Tucker Carlson calls Jon Stewart a cow (a sacred one)

Jake Turcotte
Are Rush Limbaugh and Jon Stewart the most powerful people in the media? There are similarities. Cross them and they can make your life miserable. And both use humor to get their points across. Many would argue that Stewart has a more potent sense of humor, however.

Is Jon Stewart a slimmed down version of Rush Limbaugh?

If you listen to Tucker Carlson anyway, that's what you could conclude. Carlson appeared on CNN's "Reliable Sources" yesterday and had little nice to say of the Daily Show host.

Carlson claimed Stewart is a "partisan hack" who is so popular that no one dares to criticize him. And that's frustrating Carlson.

If this is the case, then the two do have a lot in common.


Everybody knows what happens if you are a Republican (with standing) and say anything negative about Rush.

He'll call you on it. You get concerned. You apologize. The DNC mocks you on a website. Chris Matthews, Rachel Maddow, and Keith Olbermann all laugh (at you, not with you). And pundits start writing your political obit.

Worser Smackdown

What happens if you criticize Jon Stewart? It's worse.

Ask CNBC's Jim Cramer. He was clobbered last week.

Unlike Limbaugh who will forgive wayward Republicans if they kiss his ring, Stewart went medieval on Cramer.

Granted, Cramer might have had a better outing by not showing up (Rick Santelli is looking pretty smart for bailing). Or perhaps something even more crazy like thinking about what you might say before appearing.

Be mad

But why be upset at Stewart? Many say he is just reflecting society's anger at those who should have known something was wrong with our financial system before it blew up.

It's not that, Carlson said. Stewart took out the long knives as soon as Cramer criticized the president. (see video below)

"Let's be honest, this was a partisan attack," Carlson said. "He went after Cramer the moment Cramer criticized Obama's budget. That was the mortal sin. That's what kicked off this entire feud."

And that makes Stewart disingenuous, Carlson claims. He said Stewart is abrogating his responsibility to his viewers "who actually believe him."


And although many in the media are subject to criticism, Carlson claims criticizing Stewart is like touching the third rail.

Well, the carnage of what used to be Jim Cramer kinda does prove this.

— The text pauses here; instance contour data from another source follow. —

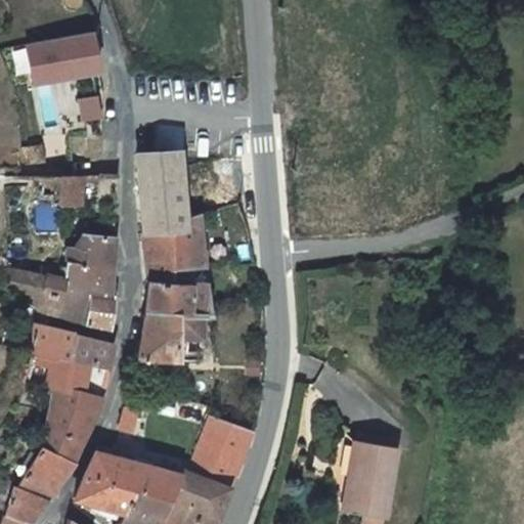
[(97,69),(90,32),(26,43),(33,81),(97,69)]
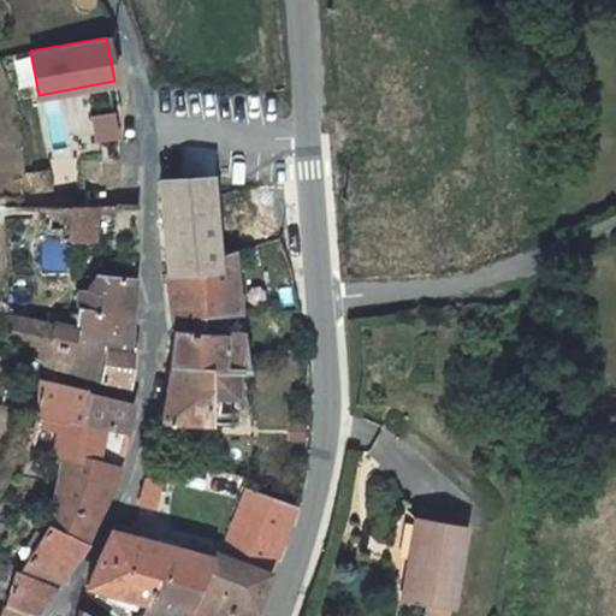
[(114,81),(39,95),(40,101),(116,88),(114,81)]
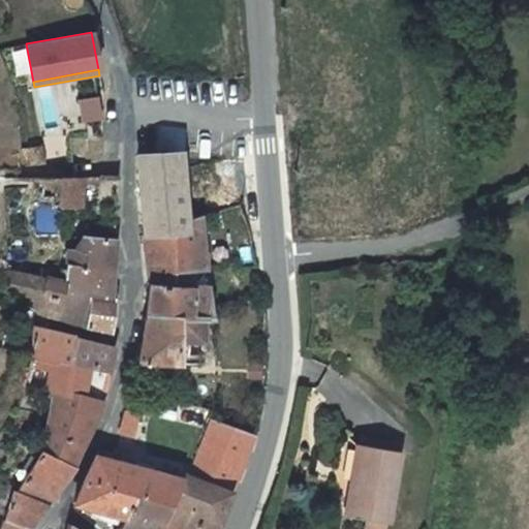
[(101,120),(97,97),(79,100),(83,123),(101,120)]
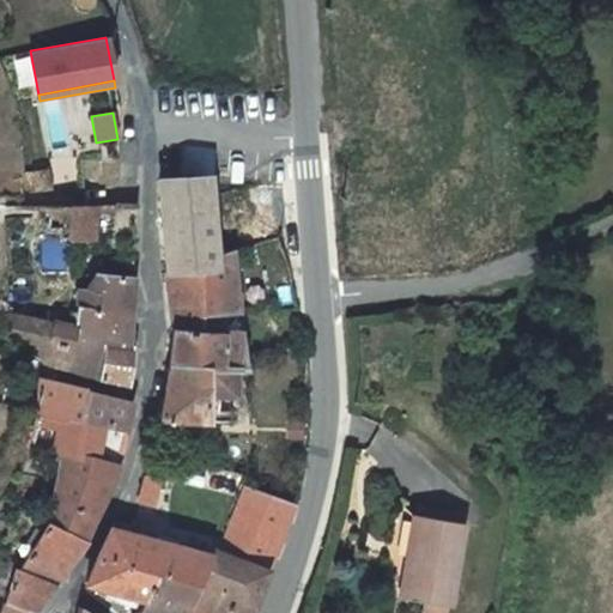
[(49,169),(26,173),(30,194),(53,189),(49,169)]
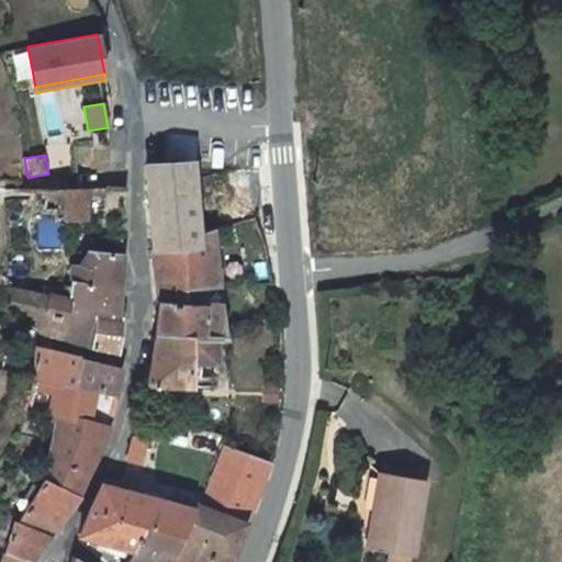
[(152,249),(197,245),(197,234),(192,180),(191,161),(146,165),(152,243),(152,249)]
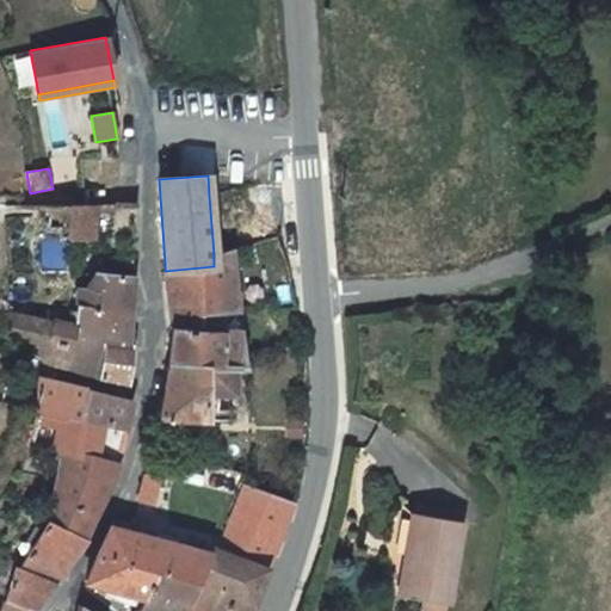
[(50,205),(50,227),(68,228),(69,204),(50,205)]
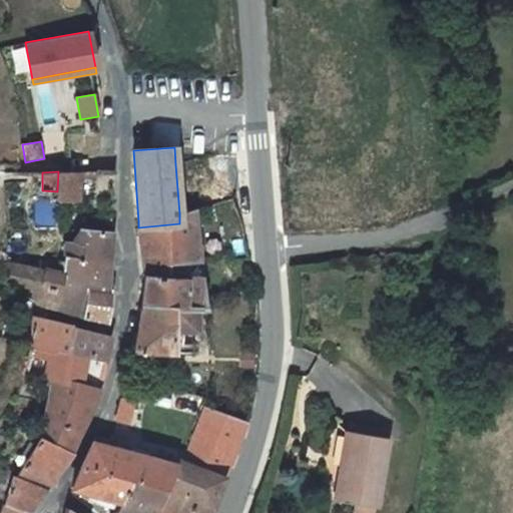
[(78,171),(58,171),(57,191),(57,200),(78,199),(78,171)]
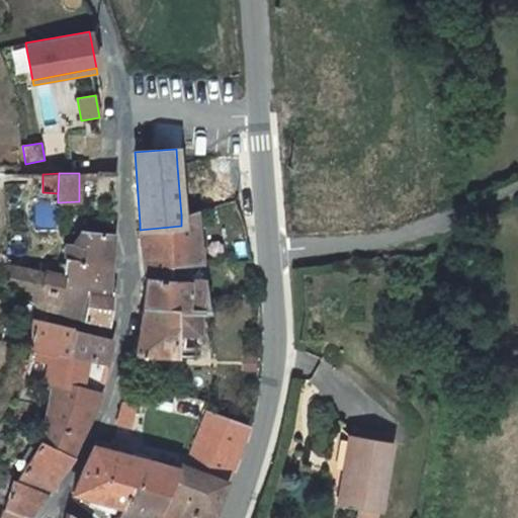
[(196,210),(181,216),(181,226),(140,230),(146,279),(171,280),(171,267),(202,264),(196,210)]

"He's a sacred cow," Carlson said. "There's nobody who [will] attack Jon Stewart because he's too popular. The press sucks up to him like I've never seen -- it's like Oprah.

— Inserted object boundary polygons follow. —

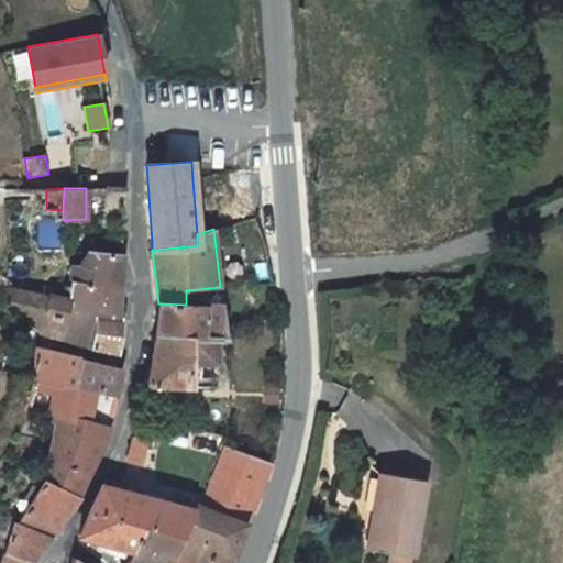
[(48,298),(43,333),(90,348),(96,318),(116,321),(121,254),(89,251),(89,254),(80,253),(79,265),(73,265),(68,301),(48,296),(48,298)]
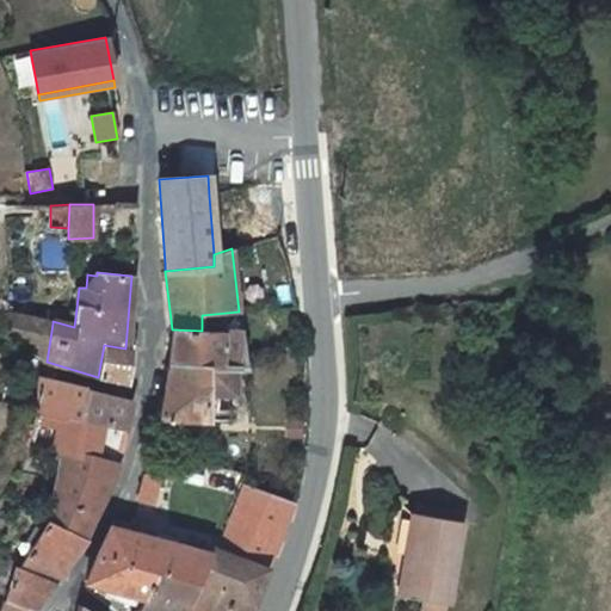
[(53,323),(10,314),(8,340),(26,345),(47,362),(53,323)]
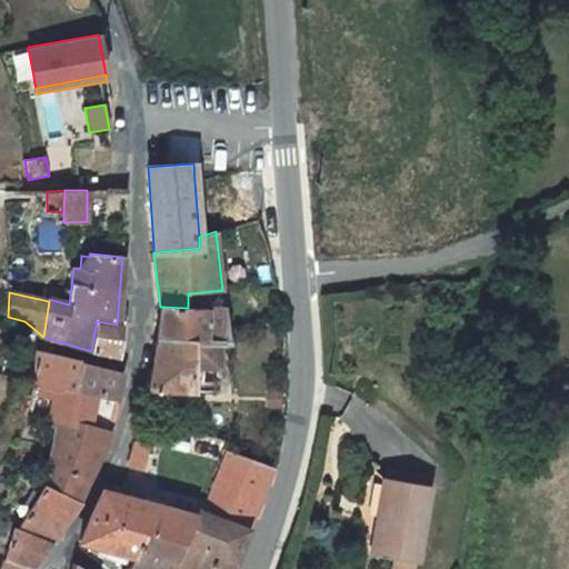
[(160,307),(156,338),(217,341),(229,342),(225,309),(188,308),(160,307)]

"I would like to see somebody ... come out and say, Jon Stewart's kind of a pompous jerk, actually," Carlson said.

But he's not, said another guest on the show.

"But he is!" said Carlson.

Lay it down

So laid the gauntlet. Carlson's taking him on.

It's not like he hasn't been here before. He was a victim of a Stewart beat-down a few years ago. Although nothing like the Cramer catastrophe.


Regardless, it's hard to beat funny. Funny works. Because with funny you can dodge, you can pivot, you can better illustrate. You can win.

Let's just say that Cramer came to the show a compelling argument. No matter what he could have said, Stewart still wins with:

"If I had only followed CNBC's advice, I'd have a million dollars today ... provided I had started with $100 million dollars."